Short exercise:
Copy the rows verbatim, starting at the line containing "Rendered at 1654 by 1241 pixels." and ending at the line containing "title Evaluation du ... [82, 342, 1571, 498]", with both included. Omit the pictures from your answer.

Task material:
::::::::::

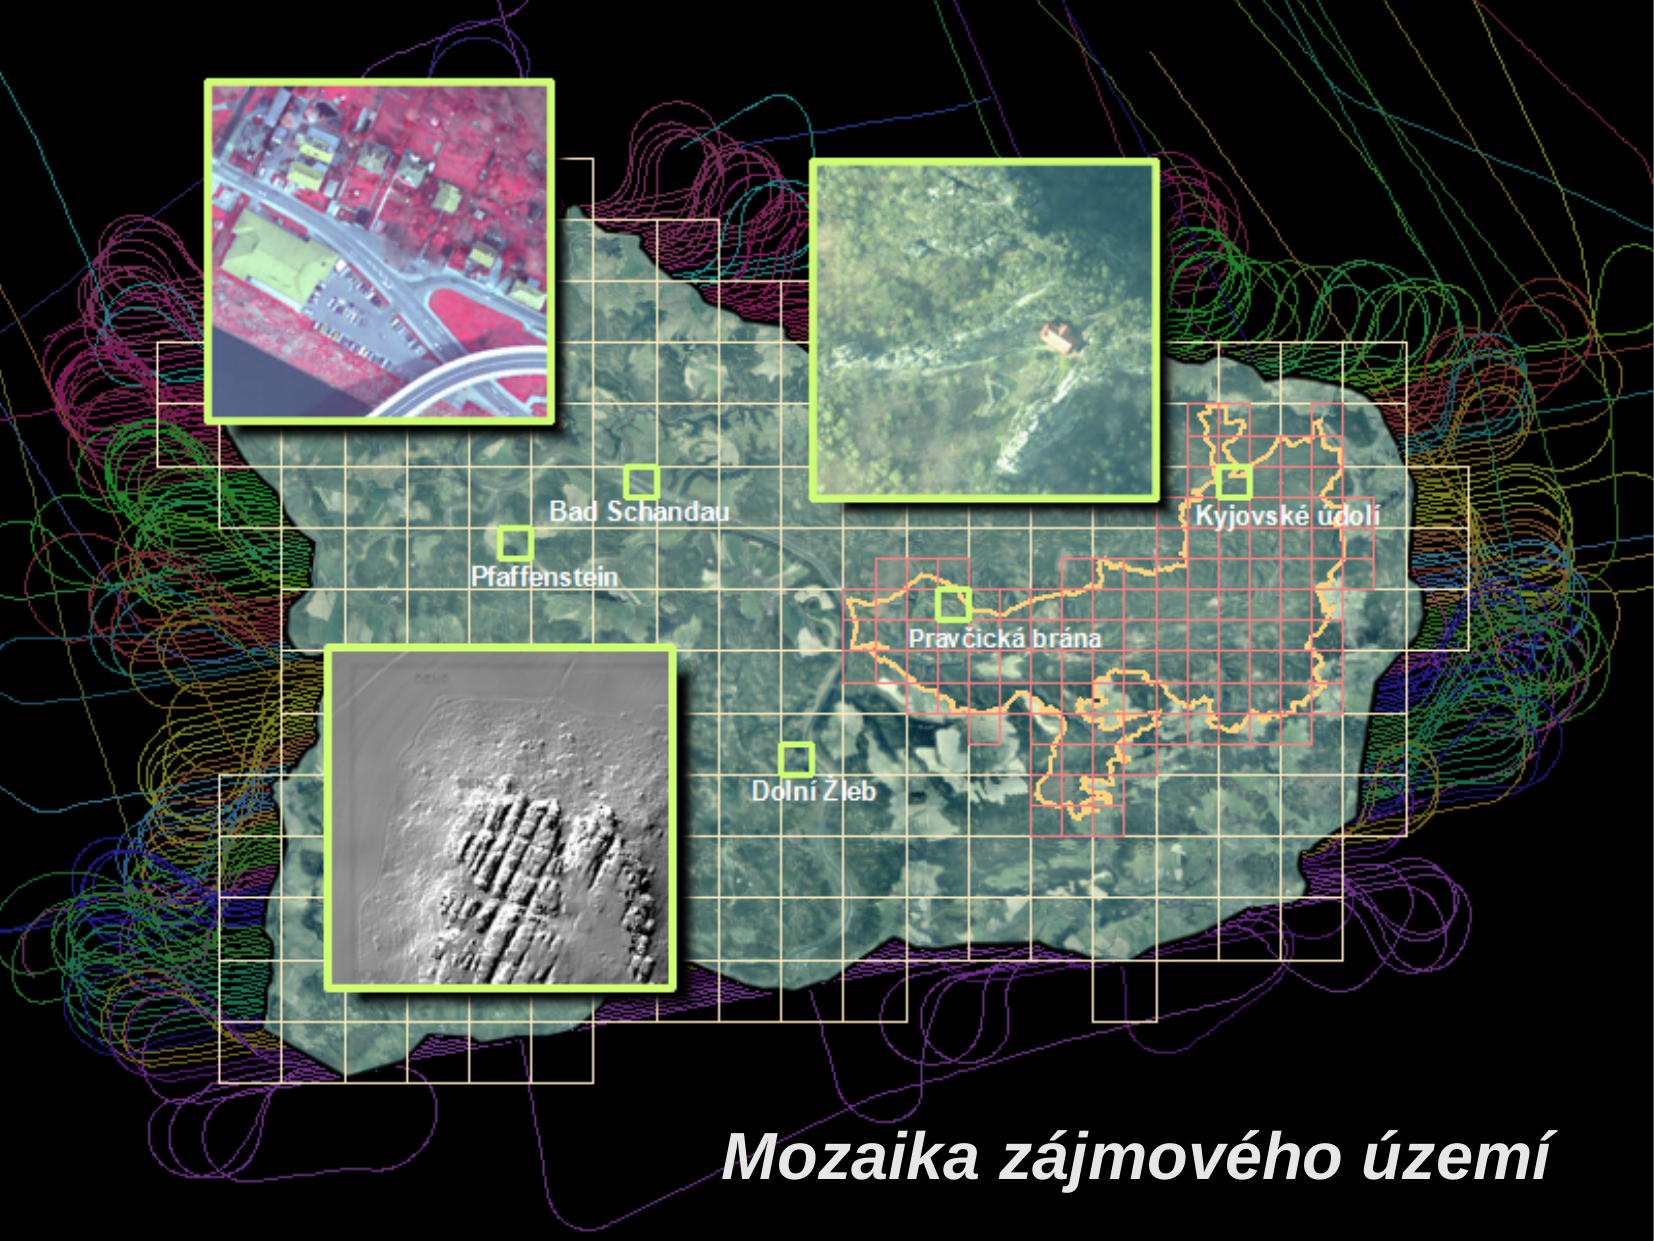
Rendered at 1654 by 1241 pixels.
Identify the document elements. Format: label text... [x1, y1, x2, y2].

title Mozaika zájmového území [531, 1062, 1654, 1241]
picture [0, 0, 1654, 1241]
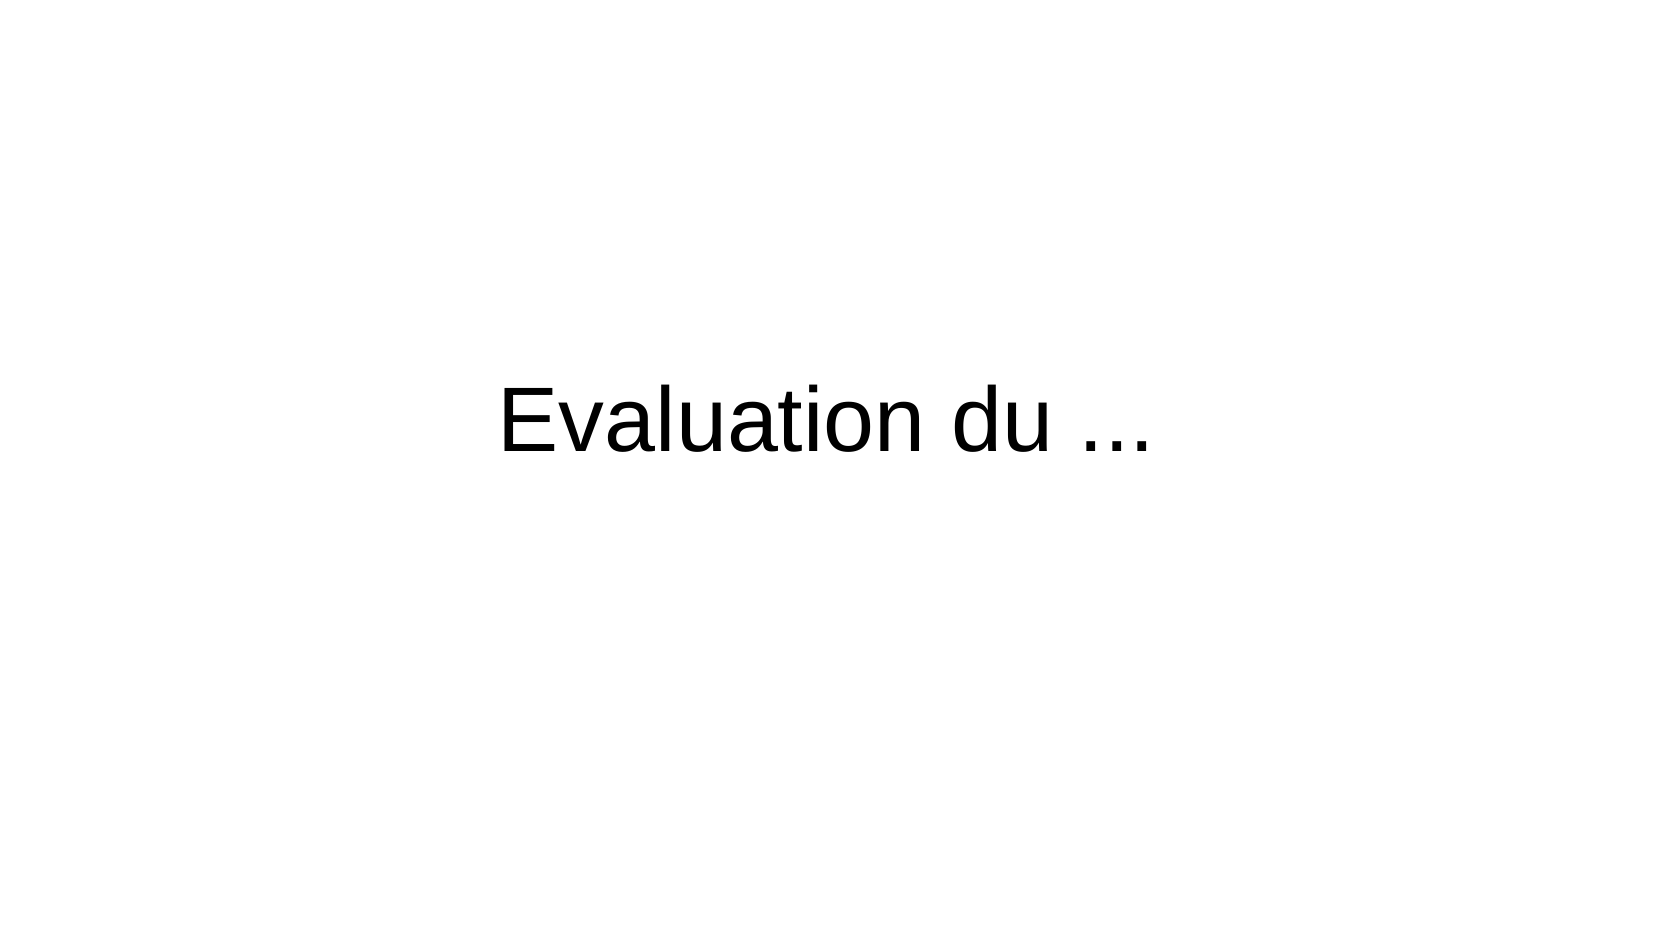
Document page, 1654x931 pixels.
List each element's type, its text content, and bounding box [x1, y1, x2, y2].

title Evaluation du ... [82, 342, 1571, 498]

::::::::::

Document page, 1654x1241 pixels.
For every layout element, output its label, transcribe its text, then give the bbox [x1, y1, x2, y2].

::::::::::

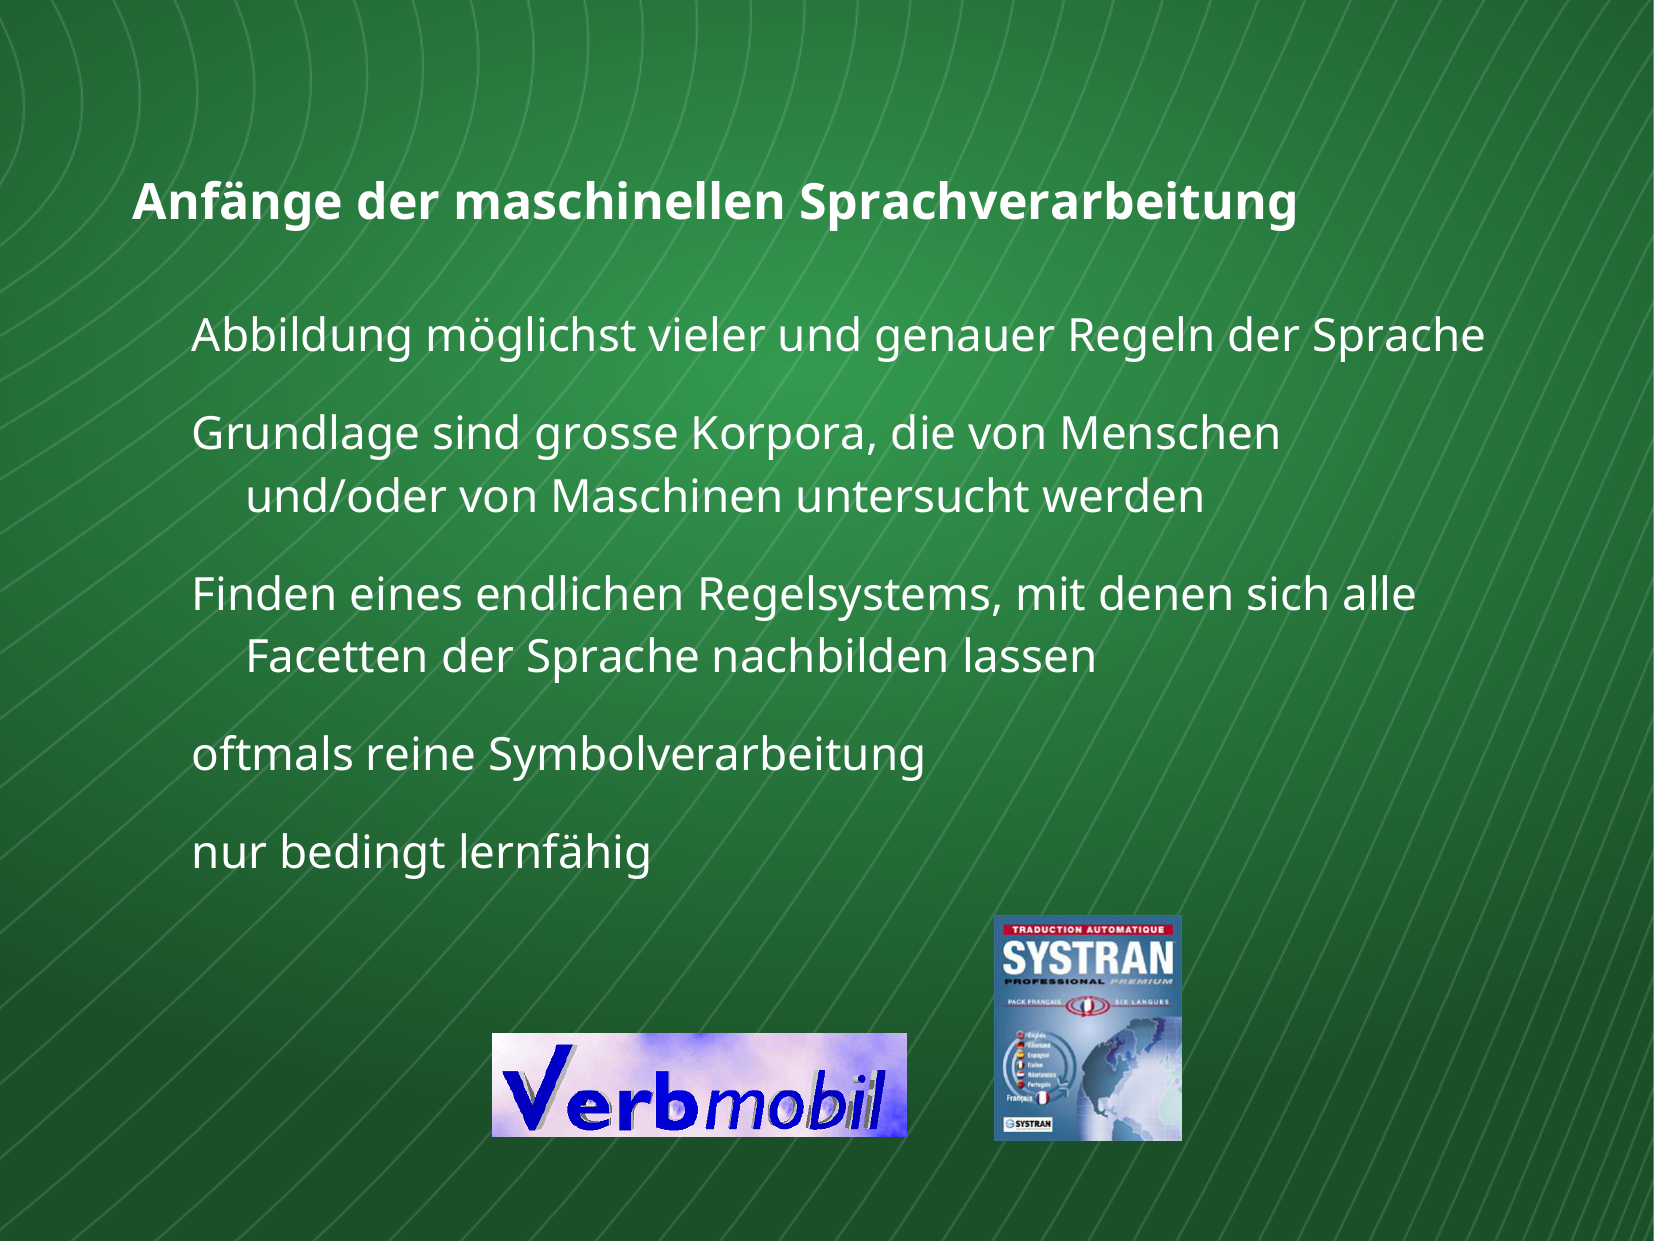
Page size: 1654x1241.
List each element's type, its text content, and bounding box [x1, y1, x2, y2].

::::::::::

In response:
Rendered at 1654 by 1241 pixels.
Identify the document elements. Format: label text... [x1, y1, x2, y2].

title Mozaika zájmového území [531, 1062, 1654, 1241]
picture [0, 0, 1654, 1241]
Document page, 1654x931 pixels.
List each element's type, its text content, and bounding box [x1, y1, x2, y2].

title Evaluation du ... [82, 342, 1571, 498]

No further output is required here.